Cependant, si Mike Pence sort parfois de l’ombre, ce n’est jamais pour en faire au Président ; les deux hommes s’entendent très bien, et se soutiennent fidèlement. Leur stratégie pour la campagne présidentielle en cours se veut parfaitement coordonnée. Ils alternent les meetings, s’adressant à des publics différents, pour rassembler un électorat républicain élargi. Pence sillonne l’Amérique profonde pour faire campagne, refusant même de s’isoler alors qu’il est cas contact depuis cette semaine. Showman de la politique, il enchaîne les discours, de tarmac en tarmac, de comté en comté, pour convaincre les Républicains de tout le pays et défendre le bilan de quatre années aux responsabilités.

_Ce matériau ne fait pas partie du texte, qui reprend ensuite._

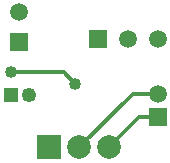
<source format=gbr>
G04 DipTrace 3.2.0.1*
G04 Bottom.gbr*
%MOMM*%
G04 #@! TF.FileFunction,Copper,L2,Bot*
G04 #@! TF.Part,Single*
G04 #@! TA.AperFunction,Conductor*
%ADD14C,0.33*%
G04 #@! TA.AperFunction,ComponentPad*
%ADD15R,1.25X1.25*%
%ADD16C,1.25*%
%ADD17C,1.5*%
%ADD18R,1.5X1.5*%
%ADD19R,2.0X2.0*%
%ADD20C,2.0*%
G04 #@! TA.AperFunction,ViaPad*
%ADD22C,1.016*%
%FSLAX35Y35*%
G04*
G71*
G90*
G75*
G01*
G04 Bottom*
%LPD*%
X1587500Y2454250D2*
D14*
X1374750D1*
X920750Y2000250D1*
X1587500Y2254250D2*
X1428750D1*
X1174750Y2000250D1*
X889000Y2540000D2*
X793750Y2635250D1*
X349250D1*
D22*
D3*
X889000Y2540000D3*
D15*
X349250Y2444750D3*
D16*
X499250D3*
D17*
X412750Y3143250D3*
D18*
Y2889250D3*
X1587500Y2254250D3*
D17*
Y2454250D3*
D19*
X666750Y2000250D3*
D20*
X920750D3*
X1174750D3*
D18*
X1079500Y2921000D3*
D17*
X1333500D3*
X1587500D3*
M02*

</source>
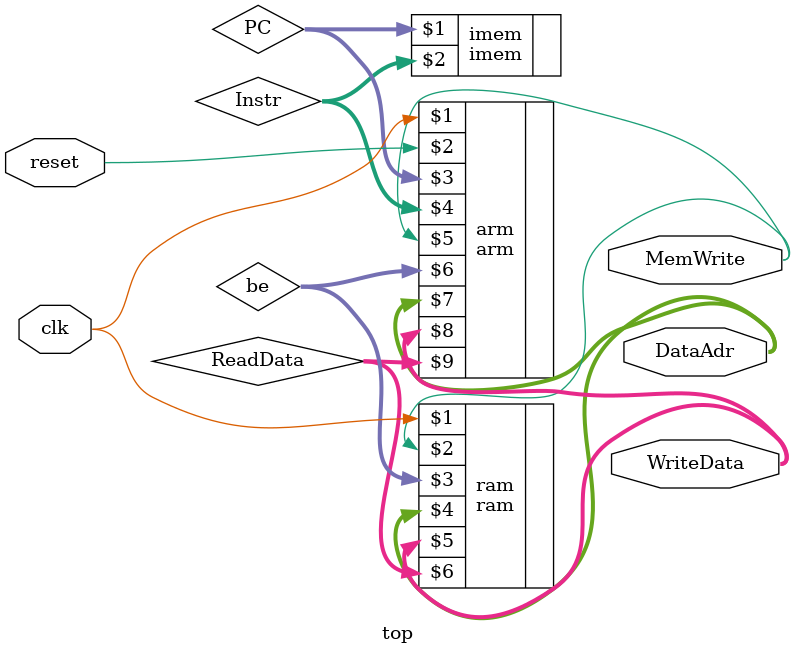
<source format=sv>
module top(
    input  logic clk, reset,
    output logic [31:0] DataAdr,
    output logic [31:0] WriteData,
    output logic MemWrite
    );

    logic [31:0] PC, Instr, ReadData;
	logic [3:0] be;

    // instantiate processor and memories
    arm  arm (clk, reset, PC, Instr, MemWrite, be, DataAdr, WriteData, ReadData);
    
    imem imem(PC, Instr);
    
    ram ram(clk, MemWrite, be, DataAdr, WriteData, ReadData);
endmodule

</source>
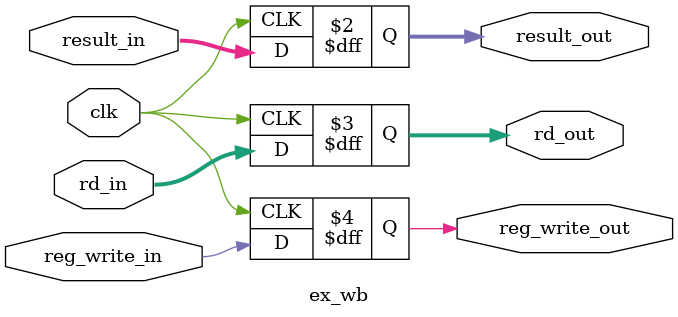
<source format=v>
module ex_wb (
    input clk,
    input [7:0] result_in,
    input [2:0] rd_in,
    input       reg_write_in,
    output reg [7:0] result_out,
    output reg [2:0] rd_out,
    output reg       reg_write_out
);

    always @(posedge clk) begin
        result_out     <= result_in;
        rd_out         <= rd_in;
        reg_write_out  <= reg_write_in;
    end
endmodule

</source>
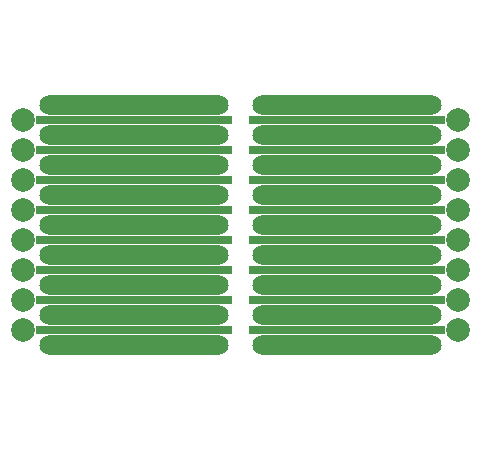
<source format=gbs>
G04*
G04 #@! TF.GenerationSoftware,Altium Limited,Altium Designer,19.0.14 (431)*
G04*
G04 Layer_Color=16711935*
%FSLAX25Y25*%
%MOIN*%
G70*
G01*
G75*
%ADD11C,0.07906*%
G04:AMPARAMS|DCode=12|XSize=630.24mil|YSize=67.24mil|CornerRadius=33.62mil|HoleSize=0mil|Usage=FLASHONLY|Rotation=0.000|XOffset=0mil|YOffset=0mil|HoleType=Round|Shape=RoundedRectangle|*
%AMROUNDEDRECTD12*
21,1,0.63024,0.00000,0,0,0.0*
21,1,0.56299,0.06724,0,0,0.0*
1,1,0.06724,0.28150,0.00000*
1,1,0.06724,-0.28150,0.00000*
1,1,0.06724,-0.28150,0.00000*
1,1,0.06724,0.28150,0.00000*
%
%ADD12ROUNDEDRECTD12*%
%ADD17R,0.65354X0.03150*%
D11*
X150000Y12500D02*
D03*
Y22500D02*
D03*
Y32500D02*
D03*
Y42500D02*
D03*
Y52500D02*
D03*
Y62500D02*
D03*
Y72500D02*
D03*
Y82500D02*
D03*
X5000Y12500D02*
D03*
Y22500D02*
D03*
Y32500D02*
D03*
X5004Y42500D02*
D03*
X5000Y52500D02*
D03*
X5004Y62500D02*
D03*
X5000Y72500D02*
D03*
Y82500D02*
D03*
D12*
X42000Y77500D02*
D03*
Y87500D02*
D03*
Y67500D02*
D03*
Y57500D02*
D03*
Y47500D02*
D03*
Y37500D02*
D03*
Y27500D02*
D03*
Y17500D02*
D03*
Y7500D02*
D03*
X113000D02*
D03*
Y17500D02*
D03*
Y27500D02*
D03*
Y37500D02*
D03*
Y47500D02*
D03*
Y57500D02*
D03*
Y67500D02*
D03*
Y87500D02*
D03*
Y77500D02*
D03*
D17*
X42000Y82500D02*
D03*
Y72500D02*
D03*
Y62500D02*
D03*
Y52500D02*
D03*
Y42500D02*
D03*
Y32500D02*
D03*
Y22500D02*
D03*
Y12500D02*
D03*
X113000D02*
D03*
Y22500D02*
D03*
Y32500D02*
D03*
Y42500D02*
D03*
Y52500D02*
D03*
Y62500D02*
D03*
Y72500D02*
D03*
Y82500D02*
D03*
M02*

</source>
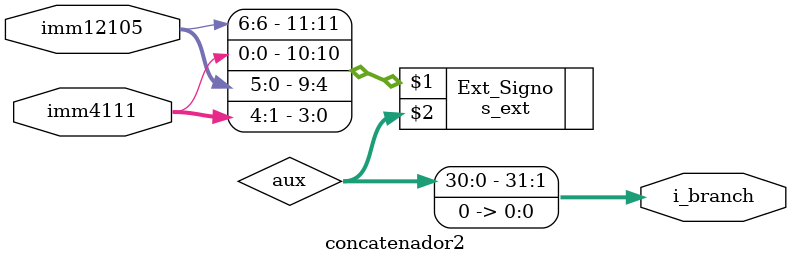
<source format=sv>
`timescale 1ns / 1ps


module concatenador2(
    input [6:0]imm12105,
    input [4:0]imm4111,
    output [31:0]i_branch
    );
    
    wire[31:0]aux;
    s_ext Ext_Signo({imm12105[6],imm4111[0],imm12105[5:0],imm4111[4:1]},aux);
    
    assign i_branch = aux<<1;
    
endmodule

</source>
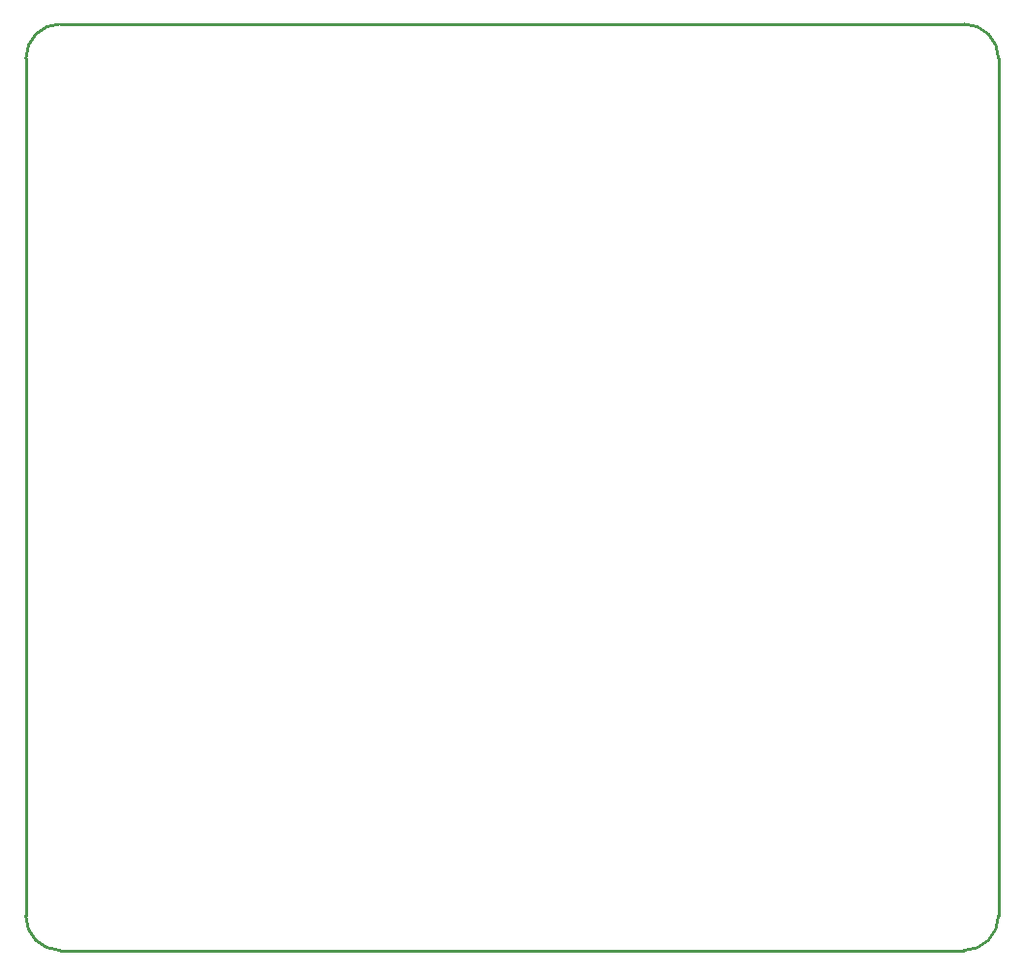
<source format=gm1>
G04 #@! TF.GenerationSoftware,KiCad,Pcbnew,(6.0.0)*
G04 #@! TF.CreationDate,2022-02-12T01:51:37-05:00*
G04 #@! TF.ProjectId,FalconMain,46616c63-6f6e-44d6-9169-6e2e6b696361,1A*
G04 #@! TF.SameCoordinates,Original*
G04 #@! TF.FileFunction,Profile,NP*
%FSLAX46Y46*%
G04 Gerber Fmt 4.6, Leading zero omitted, Abs format (unit mm)*
G04 Created by KiCad (PCBNEW (6.0.0)) date 2022-02-12 01:51:37*
%MOMM*%
%LPD*%
G01*
G04 APERTURE LIST*
G04 #@! TA.AperFunction,Profile*
%ADD10C,0.250000*%
G04 #@! TD*
G04 APERTURE END LIST*
D10*
X191500000Y-60500000D02*
G75*
G03*
X188500000Y-57500000I-3000001J-1D01*
G01*
X188500000Y-138500000D02*
G75*
G03*
X191500000Y-135500000I-1J3000001D01*
G01*
X109500000Y-57500000D02*
X188500000Y-57500000D01*
X191500000Y-60500000D02*
X191500000Y-135500000D01*
X106500000Y-135500000D02*
X106500000Y-60500000D01*
X109500000Y-57500000D02*
G75*
G03*
X106500000Y-60500000I1J-3000001D01*
G01*
X106500000Y-135500000D02*
G75*
G03*
X109500000Y-138500000I3000001J1D01*
G01*
X188500000Y-138500000D02*
X109500000Y-138500000D01*
M02*

</source>
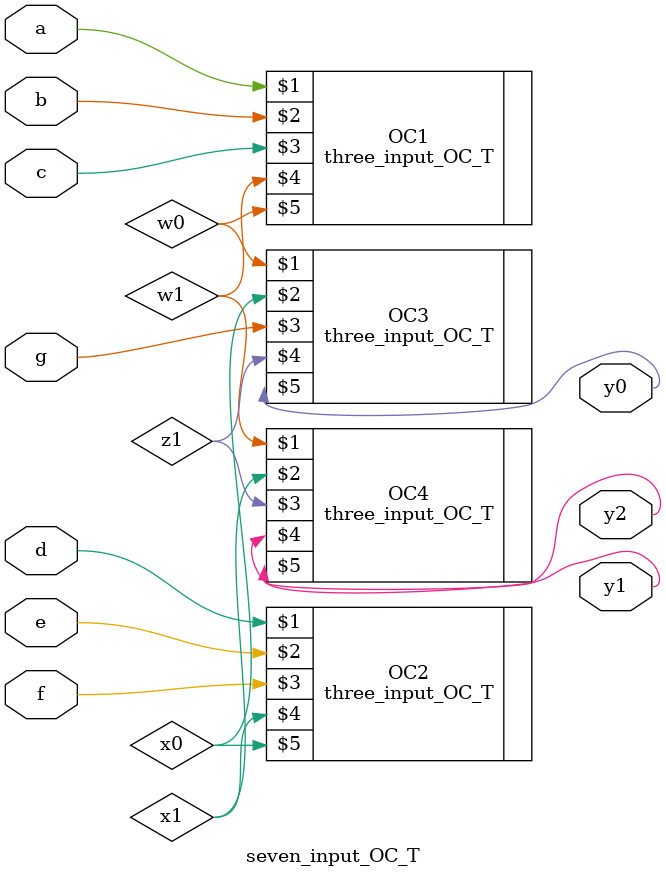
<source format=sv>
`timescale 1ns/1ns
module seven_input_OC_T(input a,b,c,d,e,f,g, output y2,y1,y0);
    
    // count first 6 inputs' ones
    wire w1, w0, x1, x0;
    three_input_OC_T OC1(a,b,c,w1,w0), OC2(d,e,f,x1,x0);
   
    // recount ones in lsb of results and seventh input
    wire z1;
    three_input_OC_T OC3(w0,x0,g,z1,y0);
    
    // recount ones in second bit of results
    three_input_OC_T OC4(w1,x1,z1,y2,y1);


endmodule
</source>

Le Vice-Président Mike Pence en campagne à Hermon, dans le Maine, le lundi 19 octobre dernier. Si le Maine semble acquis à Joe Biden, c’est l’un des deux Etats qui peut, en fonction des résultats, diviser ses voix au Collège Électoral et ne pas voter pour un seul et même candidat. Crédits photo : Bangor Daily News

Si Mike Pence est si actif dans la campagne, c’est aussi pour gagner en popularité et en légitimité, avec un objectif clair : être candidat pour la présidence en 2024. S’il est réélu cette année, il pourra ainsi succéder à Donald Trump dans quatre ans. En coulisses, Pence a déjà établi plusieurs scénarii, en fonction de la victoire ou non des Républicains en 2020. Le Président Trump ne voit pas pour lui de meilleur successeur, et il lui a déjà apporté un soutien tacite. Bien sûr, officiellement, le Cabinet du Vice-Président nie toutes ces ambitions de long terme. Néanmoins, c’est ainsi que Mike Pence envisage la conquête du pouvoir : avancer dans l’ombre, et trouver le moment opportun pour prendre la lumière. Un habile clair-obscur qui lui a permis d’accéder au pouvoir ; désormais, son ambition est de convaincre l’Amérique avec sa vision et ses idées.